Along the twists and turns of the game you come to obstacles like "tree falls on house, pay $15,000 if not insured." I'd say 9/10 times I didn't have insurance because my childish brain always thought, "Why would I pay for something that could happen but might not happen? I want to keep my money!"

This memory came back to me today when I had to file a claim for a new windshield for our car that was damaged on our cross country trip. A rock had been thrown into it causing an immediate crack that has since grown. I just thought it was humorous how simple childhood thoughts evolved as you grow older. I would never consider insurance a luxury, more of a necessary evil for things that "could happen but might not happen." It's funny to think that I thought as a child that adult Ashley would fly by the seat of her pants, hoarding money and hoping nothing happened to her car or house. 

Now that I'm thinking of it, I'd like to make some revisions to the game:

1.) Student loan debt, pay $100 every payday. 
2.) Win lottery! Should not exist on the board, at all. 
3.) Car payments, pay $300 every two paydays. 
4.) Call Comcast, lose a LIFE tile.
5.) Make an insurance claim, lose a LIFE tile.
6.) Lose your job, choose a new career card after spending a turn or two on the couch depressed- lose a LIFE tile.

The end of the game when you reach the golden years of your life there were two choices, Millionaire Estates and Countryside Acres. Both of which sound lovely but where was the fork in the road that went towards your kid's house called, "Mooch Off Your Children?" That sounds cheaper. 
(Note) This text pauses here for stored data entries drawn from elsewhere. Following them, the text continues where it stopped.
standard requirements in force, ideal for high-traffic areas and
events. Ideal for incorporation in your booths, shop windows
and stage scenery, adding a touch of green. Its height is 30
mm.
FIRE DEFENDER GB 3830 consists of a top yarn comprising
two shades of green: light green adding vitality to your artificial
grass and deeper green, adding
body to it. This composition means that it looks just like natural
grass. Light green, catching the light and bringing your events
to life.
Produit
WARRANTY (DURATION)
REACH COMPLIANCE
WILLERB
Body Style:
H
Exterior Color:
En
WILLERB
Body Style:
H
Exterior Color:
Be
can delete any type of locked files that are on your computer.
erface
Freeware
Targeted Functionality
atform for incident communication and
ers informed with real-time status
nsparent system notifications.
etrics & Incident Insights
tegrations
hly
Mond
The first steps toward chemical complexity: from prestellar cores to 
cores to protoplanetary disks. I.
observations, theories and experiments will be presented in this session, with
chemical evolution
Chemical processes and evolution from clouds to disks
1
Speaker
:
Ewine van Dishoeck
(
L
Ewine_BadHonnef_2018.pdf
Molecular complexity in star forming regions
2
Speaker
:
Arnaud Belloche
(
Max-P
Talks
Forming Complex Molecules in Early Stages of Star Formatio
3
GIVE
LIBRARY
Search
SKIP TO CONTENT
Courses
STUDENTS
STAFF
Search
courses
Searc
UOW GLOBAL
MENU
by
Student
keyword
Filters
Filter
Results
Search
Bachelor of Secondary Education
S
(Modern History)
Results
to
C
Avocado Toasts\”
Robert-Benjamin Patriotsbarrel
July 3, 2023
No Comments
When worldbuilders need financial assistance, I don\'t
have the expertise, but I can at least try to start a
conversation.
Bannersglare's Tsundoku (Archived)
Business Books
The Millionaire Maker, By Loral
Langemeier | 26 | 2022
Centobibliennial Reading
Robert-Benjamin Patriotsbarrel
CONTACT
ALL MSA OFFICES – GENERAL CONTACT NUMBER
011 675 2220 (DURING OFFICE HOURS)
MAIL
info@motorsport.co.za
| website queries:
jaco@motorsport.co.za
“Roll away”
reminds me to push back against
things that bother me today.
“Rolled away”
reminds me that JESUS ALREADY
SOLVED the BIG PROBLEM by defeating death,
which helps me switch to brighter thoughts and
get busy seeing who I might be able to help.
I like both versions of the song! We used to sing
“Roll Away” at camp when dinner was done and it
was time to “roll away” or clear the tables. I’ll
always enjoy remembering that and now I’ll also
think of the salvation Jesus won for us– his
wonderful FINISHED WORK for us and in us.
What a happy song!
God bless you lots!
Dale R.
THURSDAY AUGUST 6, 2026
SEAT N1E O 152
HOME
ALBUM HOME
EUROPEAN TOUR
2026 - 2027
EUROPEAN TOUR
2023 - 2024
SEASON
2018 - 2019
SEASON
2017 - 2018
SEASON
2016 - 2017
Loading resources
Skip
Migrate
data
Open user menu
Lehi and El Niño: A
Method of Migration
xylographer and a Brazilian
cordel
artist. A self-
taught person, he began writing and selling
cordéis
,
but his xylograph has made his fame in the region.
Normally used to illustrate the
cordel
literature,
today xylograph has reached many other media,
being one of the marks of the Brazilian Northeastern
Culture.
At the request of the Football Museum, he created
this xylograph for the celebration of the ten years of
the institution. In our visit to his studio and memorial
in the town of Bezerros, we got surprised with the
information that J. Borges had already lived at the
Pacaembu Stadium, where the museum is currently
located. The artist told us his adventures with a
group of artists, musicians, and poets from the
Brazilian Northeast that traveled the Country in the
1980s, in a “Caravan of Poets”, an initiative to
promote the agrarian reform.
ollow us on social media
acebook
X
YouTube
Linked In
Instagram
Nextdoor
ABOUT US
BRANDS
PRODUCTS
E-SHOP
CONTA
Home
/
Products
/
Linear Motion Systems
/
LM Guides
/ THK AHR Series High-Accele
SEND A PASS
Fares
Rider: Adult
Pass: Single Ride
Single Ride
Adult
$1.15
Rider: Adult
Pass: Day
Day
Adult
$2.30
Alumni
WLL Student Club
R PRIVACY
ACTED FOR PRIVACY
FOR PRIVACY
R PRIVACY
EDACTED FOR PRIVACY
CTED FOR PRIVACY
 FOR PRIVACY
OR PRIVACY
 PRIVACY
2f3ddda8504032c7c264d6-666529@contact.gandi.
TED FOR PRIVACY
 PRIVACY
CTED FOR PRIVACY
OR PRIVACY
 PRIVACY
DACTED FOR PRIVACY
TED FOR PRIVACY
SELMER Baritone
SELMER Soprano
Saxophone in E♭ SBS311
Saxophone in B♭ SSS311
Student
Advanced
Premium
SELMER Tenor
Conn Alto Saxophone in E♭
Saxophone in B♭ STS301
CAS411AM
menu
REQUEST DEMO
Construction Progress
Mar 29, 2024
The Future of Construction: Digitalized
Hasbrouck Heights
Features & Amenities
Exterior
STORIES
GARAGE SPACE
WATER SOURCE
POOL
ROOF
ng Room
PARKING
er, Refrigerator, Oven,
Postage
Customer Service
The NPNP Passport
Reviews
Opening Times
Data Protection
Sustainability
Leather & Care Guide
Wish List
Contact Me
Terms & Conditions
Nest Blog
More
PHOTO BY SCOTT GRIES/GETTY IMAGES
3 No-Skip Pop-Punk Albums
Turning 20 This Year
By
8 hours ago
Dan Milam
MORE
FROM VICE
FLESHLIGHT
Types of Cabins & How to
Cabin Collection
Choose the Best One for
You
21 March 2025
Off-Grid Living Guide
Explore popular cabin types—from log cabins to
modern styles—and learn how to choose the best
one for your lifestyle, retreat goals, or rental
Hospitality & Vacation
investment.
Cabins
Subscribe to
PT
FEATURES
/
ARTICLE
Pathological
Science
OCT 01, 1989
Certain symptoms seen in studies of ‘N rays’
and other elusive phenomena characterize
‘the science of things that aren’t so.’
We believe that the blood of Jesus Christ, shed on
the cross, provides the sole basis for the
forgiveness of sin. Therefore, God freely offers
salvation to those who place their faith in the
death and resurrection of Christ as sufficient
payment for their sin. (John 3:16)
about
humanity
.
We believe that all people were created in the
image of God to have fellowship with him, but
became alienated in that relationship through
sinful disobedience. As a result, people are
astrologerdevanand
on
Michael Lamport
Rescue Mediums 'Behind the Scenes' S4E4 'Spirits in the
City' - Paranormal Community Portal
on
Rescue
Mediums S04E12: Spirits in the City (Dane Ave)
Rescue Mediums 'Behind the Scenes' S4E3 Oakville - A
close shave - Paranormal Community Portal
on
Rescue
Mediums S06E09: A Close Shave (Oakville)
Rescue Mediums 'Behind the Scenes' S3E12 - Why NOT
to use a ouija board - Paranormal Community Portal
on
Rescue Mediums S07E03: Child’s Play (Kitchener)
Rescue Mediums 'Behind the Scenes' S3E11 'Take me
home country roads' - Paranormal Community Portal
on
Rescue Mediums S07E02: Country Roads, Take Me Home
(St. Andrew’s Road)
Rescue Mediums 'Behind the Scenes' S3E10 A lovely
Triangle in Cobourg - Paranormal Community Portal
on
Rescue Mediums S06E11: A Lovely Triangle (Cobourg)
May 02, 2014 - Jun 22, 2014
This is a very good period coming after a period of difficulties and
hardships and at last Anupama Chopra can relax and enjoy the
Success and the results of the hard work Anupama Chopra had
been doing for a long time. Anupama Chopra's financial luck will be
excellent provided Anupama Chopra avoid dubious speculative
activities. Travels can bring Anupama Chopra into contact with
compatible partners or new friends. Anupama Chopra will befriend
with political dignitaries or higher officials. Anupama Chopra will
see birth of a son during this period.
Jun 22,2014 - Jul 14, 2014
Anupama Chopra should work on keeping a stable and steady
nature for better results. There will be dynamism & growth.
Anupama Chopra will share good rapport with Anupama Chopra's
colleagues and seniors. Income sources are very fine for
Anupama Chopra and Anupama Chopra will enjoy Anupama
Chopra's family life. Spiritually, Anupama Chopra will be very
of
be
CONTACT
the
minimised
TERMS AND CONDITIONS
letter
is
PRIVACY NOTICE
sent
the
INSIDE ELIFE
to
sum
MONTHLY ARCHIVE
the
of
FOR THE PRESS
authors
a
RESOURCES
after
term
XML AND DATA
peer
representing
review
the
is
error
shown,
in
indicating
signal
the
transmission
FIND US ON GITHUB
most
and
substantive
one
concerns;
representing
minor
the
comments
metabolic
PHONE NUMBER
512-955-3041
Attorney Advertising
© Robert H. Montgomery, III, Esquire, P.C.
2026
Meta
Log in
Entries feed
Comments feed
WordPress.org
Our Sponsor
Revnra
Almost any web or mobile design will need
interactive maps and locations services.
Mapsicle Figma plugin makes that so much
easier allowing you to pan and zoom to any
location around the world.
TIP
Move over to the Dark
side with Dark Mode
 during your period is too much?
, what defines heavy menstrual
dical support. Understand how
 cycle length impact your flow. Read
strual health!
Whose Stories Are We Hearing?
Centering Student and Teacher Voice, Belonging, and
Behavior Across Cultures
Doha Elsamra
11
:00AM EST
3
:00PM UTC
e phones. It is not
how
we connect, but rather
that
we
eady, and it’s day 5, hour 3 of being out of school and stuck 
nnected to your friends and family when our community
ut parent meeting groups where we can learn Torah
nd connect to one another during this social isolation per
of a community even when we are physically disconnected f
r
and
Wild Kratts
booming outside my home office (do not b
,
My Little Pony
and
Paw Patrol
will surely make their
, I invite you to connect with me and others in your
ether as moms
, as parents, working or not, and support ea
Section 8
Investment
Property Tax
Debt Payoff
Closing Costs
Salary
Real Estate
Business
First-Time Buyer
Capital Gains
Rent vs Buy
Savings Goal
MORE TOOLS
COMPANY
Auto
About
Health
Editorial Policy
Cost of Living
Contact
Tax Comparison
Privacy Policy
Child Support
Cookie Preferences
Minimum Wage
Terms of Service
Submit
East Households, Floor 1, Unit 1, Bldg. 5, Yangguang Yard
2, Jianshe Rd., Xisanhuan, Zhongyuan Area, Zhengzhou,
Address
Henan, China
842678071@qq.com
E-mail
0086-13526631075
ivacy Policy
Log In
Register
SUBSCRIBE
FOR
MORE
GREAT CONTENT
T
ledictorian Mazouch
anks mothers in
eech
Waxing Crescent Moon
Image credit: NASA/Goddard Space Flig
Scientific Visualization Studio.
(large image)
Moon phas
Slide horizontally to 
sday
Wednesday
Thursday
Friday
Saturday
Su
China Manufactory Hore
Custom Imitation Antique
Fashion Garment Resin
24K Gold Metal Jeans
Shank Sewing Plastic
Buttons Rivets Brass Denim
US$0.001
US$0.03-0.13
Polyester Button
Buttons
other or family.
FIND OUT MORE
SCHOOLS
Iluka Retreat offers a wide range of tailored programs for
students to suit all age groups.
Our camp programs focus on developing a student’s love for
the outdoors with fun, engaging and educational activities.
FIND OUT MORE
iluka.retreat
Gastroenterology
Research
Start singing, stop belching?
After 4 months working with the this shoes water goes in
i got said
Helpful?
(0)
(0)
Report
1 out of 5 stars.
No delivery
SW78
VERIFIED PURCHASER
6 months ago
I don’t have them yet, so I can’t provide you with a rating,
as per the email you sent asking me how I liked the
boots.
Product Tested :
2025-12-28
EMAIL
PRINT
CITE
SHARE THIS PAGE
Oh yes, children. The air is filled with money your entire lifetime!

Thursday, March 24, 2016

Bunny Side Up

Hello, I'm Ashley and this isn't my first rodeo blog. I've recently moved back to Virginia after living in Washington state for three years. My husband is in the Navy and we've moved five times in six years. It's constantly an adjustment because every once in a while my life gets flipped upside down. That has just happened again so here I am, looking for a way to connect with the world and my family because I've moved to a place where we know no one anymore. (All our Navy friends from the last time have since moved on themselves.)

I had another blog before, Apartment To Apartment, which was pretty applicable and still kind of is given our moving situation. However, I wanted to start fresh with something new since I'm at a time in my life where another page has turned. 

When we moved to Seattle I opened a bakery food truck which was amazing and difficult. It was also heartbreaking to close when we had to move across the country. Now, I'm trying to figure out what's next career-wise for me since the truck dream is over. 

I want to use Bunny Side Up as just a place to share my life, thoughts, ideas and anything else I feel like putting out into the world. So welcome!